Comme athlète olympique, avez-vous été gêné par certaines conséquences de l’organisation des JO ?
Ce qui est dur, c’est qu’en 2015, j’étais à fond derrière la candidature de Paris 2024, pour la promesse de Jeux plus populaires et plus sobres. Résultat, les places sont très chères, on a vidé Paris des sans-abri, viré des étudiants de leur logement… Comme athlète, tu as envie d’être en accord à 100 % avec le projet, là ce n’est pas possible. Sur le parcours de la flamme aussi, il y a eu peu de bénévoles de clubs par exemple, j’ai trouvé ça triste. Nous aurions pu mettre en avant le sport associatif, on a préféré le sport business.

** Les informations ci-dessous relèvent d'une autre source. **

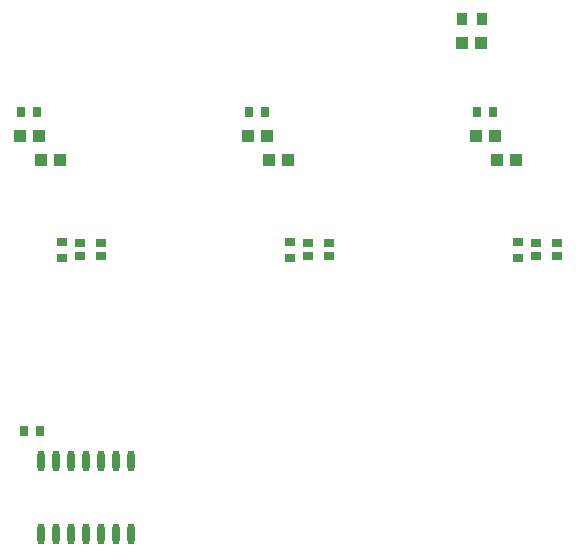
<source format=gtp>
G04 Layer: TopPasteMaskLayer*
G04 Panelize: , Column: 2, Row: 2, Board Size: 58.42mm x 58.42mm, Panelized Board Size: 118.84mm x 118.84mm*
G04 EasyEDA v6.5.34, 2023-09-08 22:49:06*
G04 bc0c5e472efd4090a79f80cef72532b0,5a6b42c53f6a479593ecc07194224c93,10*
G04 Gerber Generator version 0.2*
G04 Scale: 100 percent, Rotated: No, Reflected: No *
G04 Dimensions in millimeters *
G04 leading zeros omitted , absolute positions ,4 integer and 5 decimal *
%FSLAX45Y45*%
%MOMM*%

%ADD10R,0.9000X0.7000*%
%ADD11R,0.9000X0.8000*%
%ADD12R,1.0000X1.1000*%
%ADD13R,0.8000X0.9000*%
%ADD14O,0.5999988X1.7999964*%
%ADD15R,0.8999X1.0000*%

%LPD*%
D10*
G01*
X1094816Y3678707D03*
G01*
X911809Y3678707D03*
G01*
X911809Y3568700D03*
G01*
X1094816Y3568700D03*
G01*
X3025216Y3678707D03*
G01*
X2842209Y3678707D03*
G01*
X2842209Y3568700D03*
G01*
X3025216Y3568700D03*
G01*
X4955590Y3678707D03*
G01*
X4772583Y3678707D03*
G01*
X4772583Y3568700D03*
G01*
X4955590Y3568700D03*
D11*
G01*
X762000Y3549497D03*
G01*
X762000Y3689502D03*
G01*
X2692400Y3549497D03*
G01*
X2692400Y3689502D03*
G01*
X4622800Y3549497D03*
G01*
X4622800Y3689502D03*
D12*
G01*
X2332990Y4584979D03*
G01*
X2492984Y4584979D03*
G01*
X2670784Y4381779D03*
G01*
X2510790Y4381779D03*
D13*
G01*
X2342997Y4788179D03*
G01*
X2482977Y4788179D03*
D12*
G01*
X4263390Y4584979D03*
G01*
X4423384Y4584979D03*
G01*
X4601184Y4381779D03*
G01*
X4441190Y4381779D03*
D13*
G01*
X4273372Y4788179D03*
G01*
X4413377Y4788179D03*
D14*
G01*
X1346200Y1834032D03*
G01*
X1219200Y1834032D03*
G01*
X1092200Y1834032D03*
G01*
X965200Y1834032D03*
G01*
X838200Y1834032D03*
G01*
X711200Y1834032D03*
G01*
X584200Y1834032D03*
G01*
X1346200Y1214018D03*
G01*
X1219200Y1214018D03*
G01*
X1092200Y1214018D03*
G01*
X965200Y1214018D03*
G01*
X838200Y1214018D03*
G01*
X711200Y1214018D03*
G01*
X584200Y1214018D03*
D13*
G01*
X437997Y2082800D03*
G01*
X578002Y2082800D03*
D15*
G01*
X4144086Y5575300D03*
G01*
X4314088Y5575300D03*
D12*
G01*
X4149090Y5372100D03*
G01*
X4309084Y5372100D03*
D13*
G01*
X412597Y4788179D03*
G01*
X552602Y4788179D03*
D12*
G01*
X740410Y4381779D03*
G01*
X580415Y4381779D03*
G01*
X402589Y4584979D03*
G01*
X562584Y4584979D03*
M02*

</source>
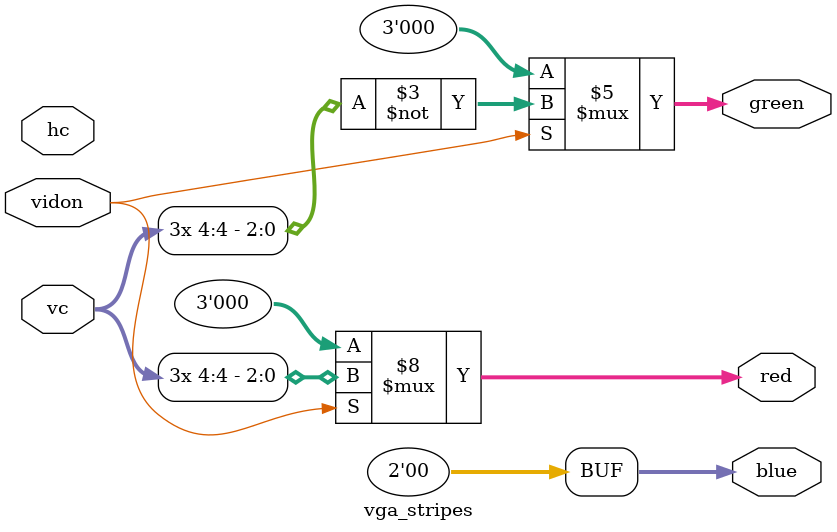
<source format=v>
module vga_stripes (
	input wire vidon,
	input wire [9:0] hc, vc,
	output reg [2:0] red, green,
	output reg [1:0] blue
);

always @(*) begin
	red = 0;
	blue = 0;
	green = 0;
	if (vidon == 1) begin
		red = {vc[4], vc[4], vc[4]};
		green = ~{vc[4], vc[4], vc[4]};
	end
end

endmodule 
</source>
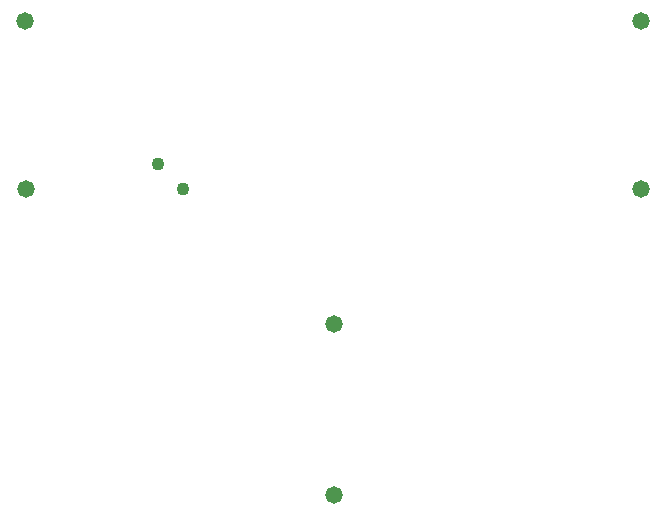
<source format=gts>
G75*
%MOIN*%
%OFA0B0*%
%FSLAX25Y25*%
%IPPOS*%
%LPD*%
%AMOC8*
5,1,8,0,0,1.08239X$1,22.5*
%
%ADD10C,0.05800*%
%ADD11C,0.04343*%
D10*
X0203333Y0081875D03*
X0203333Y0138750D03*
X0100833Y0183750D03*
X0100208Y0240000D03*
X0305833Y0240000D03*
X0305833Y0183750D03*
D11*
X0153134Y0183949D03*
X0144783Y0192301D03*
M02*

</source>
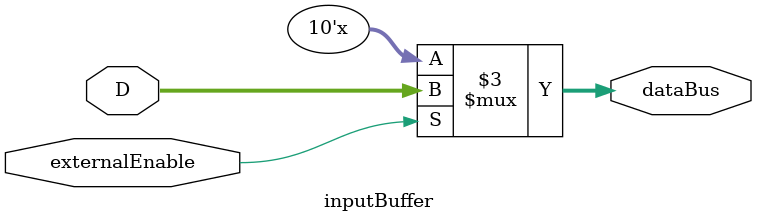
<source format=sv>
module inputBuffer(
	input logic [9:0] D,
	input logic externalEnable,
	output tri [9:0] dataBus
);

	always_comb begin
		 if (externalEnable) begin
			  dataBus <= D;
		 end
		 else begin
			  dataBus <= 10'bz;
		 end
	end

endmodule

</source>
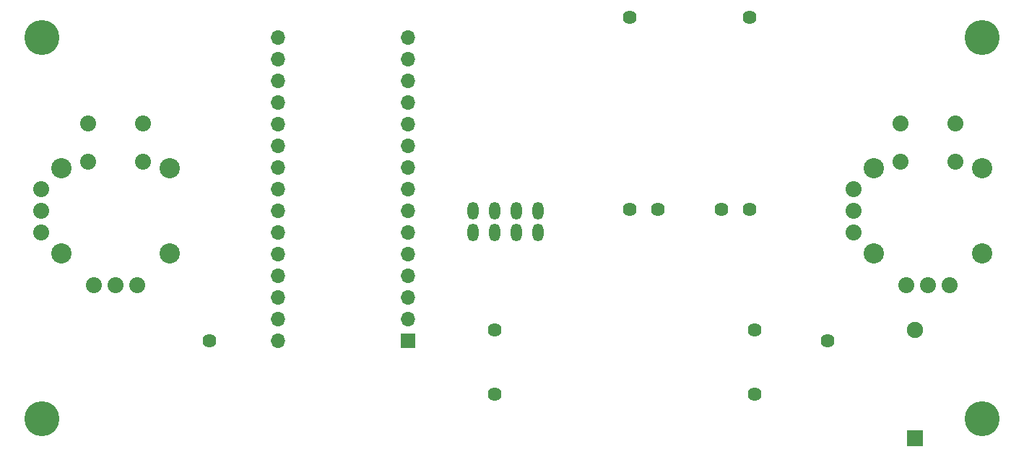
<source format=gbr>
%TF.GenerationSoftware,KiCad,Pcbnew,5.1.6-c6e7f7d~87~ubuntu18.04.1*%
%TF.CreationDate,2020-09-20T23:53:53-07:00*%
%TF.ProjectId,cad,6361642e-6b69-4636-9164-5f7063625858,rev?*%
%TF.SameCoordinates,Original*%
%TF.FileFunction,Soldermask,Top*%
%TF.FilePolarity,Negative*%
%FSLAX46Y46*%
G04 Gerber Fmt 4.6, Leading zero omitted, Abs format (unit mm)*
G04 Created by KiCad (PCBNEW 5.1.6-c6e7f7d~87~ubuntu18.04.1) date 2020-09-20 23:53:53*
%MOMM*%
%LPD*%
G01*
G04 APERTURE LIST*
%ADD10O,1.900000X1.900000*%
%ADD11R,1.900000X1.900000*%
%ADD12C,1.624000*%
%ADD13C,4.100000*%
%ADD14O,1.300000X2.100000*%
%ADD15O,1.700000X1.700000*%
%ADD16R,1.700000X1.700000*%
%ADD17C,1.878000*%
%ADD18C,2.386000*%
G04 APERTURE END LIST*
D10*
%TO.C,D1*%
X200406000Y-113030000D03*
D11*
X200406000Y-125730000D03*
%TD*%
D12*
%TO.C,U4*%
X190174000Y-114300000D03*
X117674000Y-114300000D03*
%TD*%
D13*
%TO.C,REF\u002A\u002A*%
X208280000Y-123444000D03*
%TD*%
%TO.C,REF\u002A\u002A*%
X208280000Y-78740000D03*
%TD*%
%TO.C,REF\u002A\u002A*%
X98044000Y-123444000D03*
%TD*%
%TO.C,REF\u002A\u002A*%
X98044000Y-78740000D03*
%TD*%
D14*
%TO.C,U1*%
X156210000Y-101600000D03*
X156210000Y-99060000D03*
X153670000Y-101600000D03*
X153670000Y-99060000D03*
X151130000Y-101600000D03*
X151130000Y-99060000D03*
X148590000Y-101600000D03*
X148590000Y-99060000D03*
%TD*%
D12*
%TO.C,U3*%
X151120000Y-120590000D03*
X151120000Y-113090000D03*
X181620000Y-120590000D03*
X181620000Y-113090000D03*
%TD*%
%TO.C,U2*%
X170240000Y-98900000D03*
X166990000Y-98900000D03*
X177740000Y-98900000D03*
X180990000Y-98900000D03*
X180990000Y-76400000D03*
X166990000Y-76400000D03*
%TD*%
D15*
%TO.C,A1*%
X125730000Y-78740000D03*
X140970000Y-78740000D03*
X125730000Y-114300000D03*
X140970000Y-81280000D03*
X125730000Y-111760000D03*
X140970000Y-83820000D03*
X125730000Y-109220000D03*
X140970000Y-86360000D03*
X125730000Y-106680000D03*
X140970000Y-88900000D03*
X125730000Y-104140000D03*
X140970000Y-91440000D03*
X125730000Y-101600000D03*
X140970000Y-93980000D03*
X125730000Y-99060000D03*
X140970000Y-96520000D03*
X125730000Y-96520000D03*
X140970000Y-99060000D03*
X125730000Y-93980000D03*
X140970000Y-101600000D03*
X125730000Y-91440000D03*
X140970000Y-104140000D03*
X125730000Y-88900000D03*
X140970000Y-106680000D03*
X125730000Y-86360000D03*
X140970000Y-109220000D03*
X125730000Y-83820000D03*
X140970000Y-111760000D03*
X125730000Y-81280000D03*
D16*
X140970000Y-114300000D03*
%TD*%
D17*
%TO.C,J1*%
X97950000Y-101610000D03*
X97950000Y-99060000D03*
X97948000Y-96510000D03*
D18*
X113005000Y-94060000D03*
X113005000Y-104060000D03*
X100355000Y-104060000D03*
X100355000Y-94060000D03*
D17*
X109230000Y-107790000D03*
X106680000Y-107790000D03*
X104130000Y-107790000D03*
X109930000Y-93310000D03*
X103430000Y-93310000D03*
X109930000Y-88810000D03*
X103430000Y-88810000D03*
%TD*%
%TO.C,J2*%
X193200000Y-101610000D03*
X193200000Y-99060000D03*
X193198000Y-96510000D03*
D18*
X208255000Y-94060000D03*
X208255000Y-104060000D03*
X195605000Y-104060000D03*
X195605000Y-94060000D03*
D17*
X204480000Y-107790000D03*
X201930000Y-107790000D03*
X199380000Y-107790000D03*
X205180000Y-93310000D03*
X198680000Y-93310000D03*
X205180000Y-88810000D03*
X198680000Y-88810000D03*
%TD*%
M02*

</source>
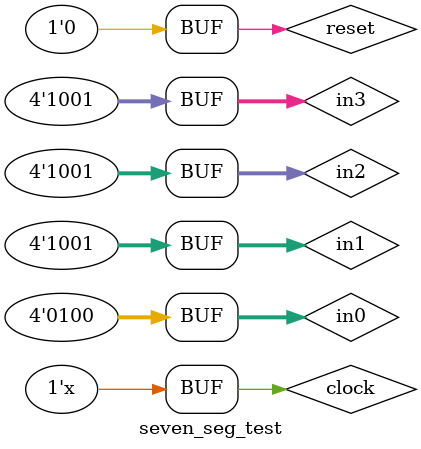
<source format=v>
`timescale 1ns / 1ps


module seven_seg_test(

    );
    reg clock, reset;
     reg [3:0] in0, in1, in2, in3;  //the 4 inputs for each display
     wire a, b, c, d, e, f, g, dp; //the individual LED output for the seven segment along with the digital point
     wire [3:0] an;   // the 4 bit enable signal
     
     Seven_seg uut(clock, reset,in0, in1, in2, in3, a, b, c, d, e, f, g, dp, an);
     
     initial begin
        clock =0;
        reset = 0;
        in0 = 0;
        in1 = 0;
        in2 = 0;
        in3 = 0;
        #100;
                in0 = 0;
                in1 = 1;
                in2 = 0;
                in3 = 5;
        #100
                in0 = 4;
                in1 = 9;
                in2 = 9;
                in3 = 9;
                #100;
                end
                
                always begin
                #5 clock=!clock;
                end
endmodule

</source>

Aimeriez-vous qu’Emmanuel Macron vous appelle après votre compétition ?
J’aimerais beaucoup, même si j’ai très peu de chances de médaille. J’aurais deux, trois choses à lui dire… Emmanuel Macron est hors-sol et j’ai l’impression que son entourage le laisse sur son piédestal. Je voudrais lui dire que ce ne sont pas ses Jeux, mais ceux des athlètes. Et surtout, qu’en bas, ça gronde, qu’il faut écouter les demandes de justice sociale, la colère du peuple qui se prive, a du mal à remplir son frigo, et se fait rembarrer quand il manifeste contre la réforme des retraites.
Pendant l’interview pré-jeux Olympiques d’Emmanuel Macron le 23 juillet, vous avez twitté « le devoir de réserve est très dur à tenir ». Que vouliez-vous exprimer ?
J’étais très énervé par son histoire de « trêve politique », de balayer la question de nommer une première ministre de gauche, et aussi quand il a dit que Netanyahou était le bienvenu à Paris.
Certains sportifs ont refusé de concourir contre des Israéliens ou de leur serrer la main, vous les comprenez ?
Si cela concerne quelqu’un qui soutient ouvertement le gouvernement israélien et le génocide, je le comprends, mais il ne faut pas assimiler tous les Israéliens à ce que fait leur État à Gaza. Des membres de la délégation sont certainement contre la politique de Netanyahou.
Ce que je ne ferai pas, c’est échanger un pin’s (le jeu auquel s’adonnent les athlètes des différentes nations – NDLR) israélien. Déjà en 2021, à Tokyo, j’ai refusé celui d’une sportive qui me le proposait, je ne me voyais pas afficher le drapeau israélien sur ma veste. Je suis par contre très heureux d’en avoir trouvé un de la Palestine.
Comment avez-vous vécu les législatives anticipées, à quelques semaines du début des JO ?
Très mal. Nous en avons beaucoup parlé avec mon préparateur mental parce que je perdais ma concentration, mon énergie. Je ne voulais pas penser aux Jeux, ça aurait été égoïste. Le sport est secondaire par rapport à la vie démocratique de notre pays et à la nécessité de combattre l’extrême droite.
J’étais aussi très énervé du traitement médiatique, la diabolisation de la gauche, les thèmes imposés dans le débat, la passivité de l’Arcom… Ça me rendait fou. Le soir du second tour, j’ai crié. Nous savons que la menace d’extrême droite est toujours là mais, personnellement, ça m’a libéré d’un poids et permis de me projeter totalement vers les Jeux.